Southland Conference host and Launch Tennessee President & CEO Charlie Brock agreed. 

“Many of the entrepreneurs and start-ups that Launch Tennessee recruits and supports are tech companies that are looking to build potentially disruptive technologies in a high-bandwidth environment,” said Brock. “The presence of gigabit connectivity, not only for the companies but also for their clients and customers, is incredibly valuable as they work to develop and deploy the Internet applications of tomorrow. Leading the nation for residential gigabit availability certainly helps reinforce our message that Tennessee is a place where innovation happens and where tech-startups can launch, grow, and succeed.”

Johns concluded, “While we are certainly encouraged that 8.8% of Tennesseans can access gigabit broadband speeds at their home or residence, we must not overlook the 174,000 households in our state that currently lack broadband availability at FCC minimum speed targets.”

Connected Tennessee released the first statewide broadband inventory in 2007 and this marks the ninth comprehensive broadband data refresh since the State Broadband Initiative program, funded through the U.S. Department of Commerce, began in 2010.

Additional findings from this research also show:

  • Basic broadband availability in Tennessee (768 Kbps download/200 Kbps upload) is now at 96.29%, not including mobile wireless services
  • Broadband availability at 100 Mbps download/1.5 Mbps upload has increased over 40 percentage points since October 2011, not including mobile wireless services
  • 174,000 Tennessee households are still without broadband availability at FCC minimum speed targets
  • 13.16% of Tennessee households have broadband availability from Fiber to the Home/Fiber to the Premise
  • Since October 2011, broadband availability at 50 Mbps download/1.5 Mbps upload has increased almost 7 percentage points, not including mobile wireless services

Research and maps are available through an innovative broadband mapping tool called My ConnectViewTM offering unmatched views of Tennessee’s technology landscape. Residents and businesses are encouraged to use the interactive map to find area providers and help validate the data. To report a desire for broadband service that is not available in a given area, consumers can fill out a broadband inquiry.

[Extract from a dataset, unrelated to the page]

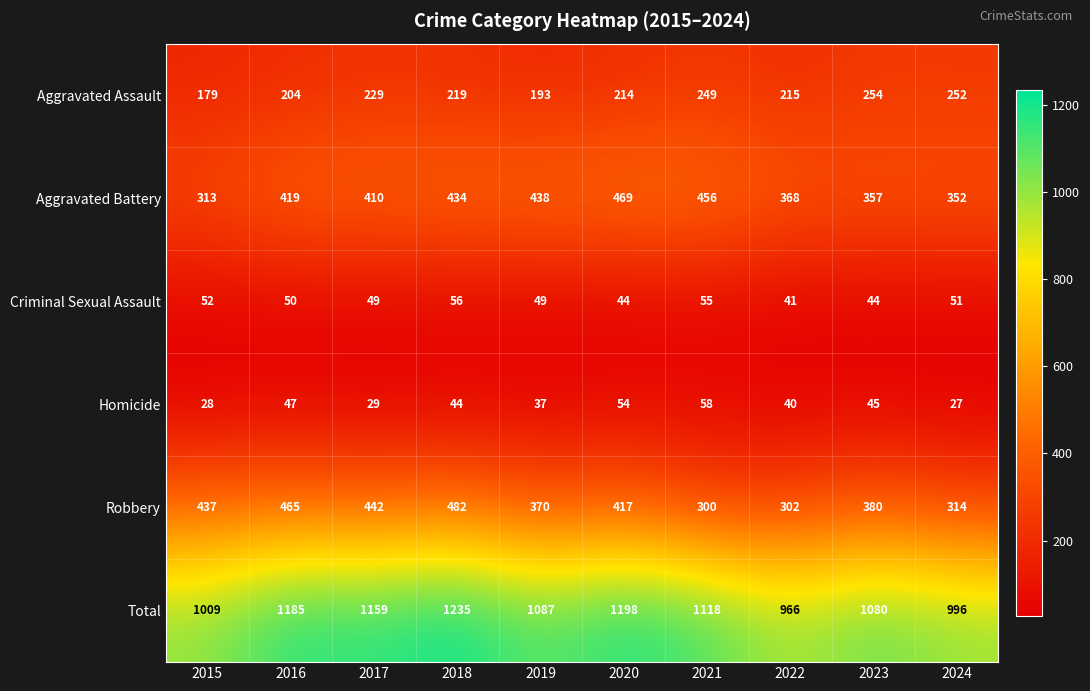

Rank the series by their maximum value, from lowest to highest.

Criminal Sexual Assault, Homicide, Aggravated Assault, Aggravated Battery, Robbery, Total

Connected Tennessee’s research was conducted as part of the State Broadband Initiative grant program for Tennessee, funded by the U.S. Department of Commerce’s National Telecommunications and Information Administration (NTIA). The data were gathered in accordance with the requirements of the NTIA. The process begins by contacting all known providers in the state and providing information about the broadband mapping project. Information on broadband service areas is collected from each provider through voluntary participation and is subject to confidentiality protections. The data is then independently verified through engineering studies, site visits, propagation models, and consumer feedback. The FCC is using this data to direct broadband subsidies. More information about the broadband mapping process is provided in the Broadband Mapping FAQ.

Connected Tennessee will continue to update broadband provider service areas and conduct detailed research on the data; working in collaboration with Tennessee broadband providers helps determine the true extent of the available network more accurately. Connected Tennessee also conducts independent, ongoing validation of the broadband service data submitted by the provider community.